Reproduce the records below exactly as shown.

§

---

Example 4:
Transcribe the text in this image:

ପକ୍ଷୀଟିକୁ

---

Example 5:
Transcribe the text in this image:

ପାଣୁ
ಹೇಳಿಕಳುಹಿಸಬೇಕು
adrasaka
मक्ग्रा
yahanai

§

• EXERCISE ANSWER:
---

Example 4:
Transcribe the text in this image:

ପକ୍ଷୀଟିକୁ

---

Example 5:
Transcribe the text in this image:

ପାଣୁ
ಹೇಳಿಕಳುಹಿಸಬೇಕು
adrasaka
मक्ग्रा
yahanai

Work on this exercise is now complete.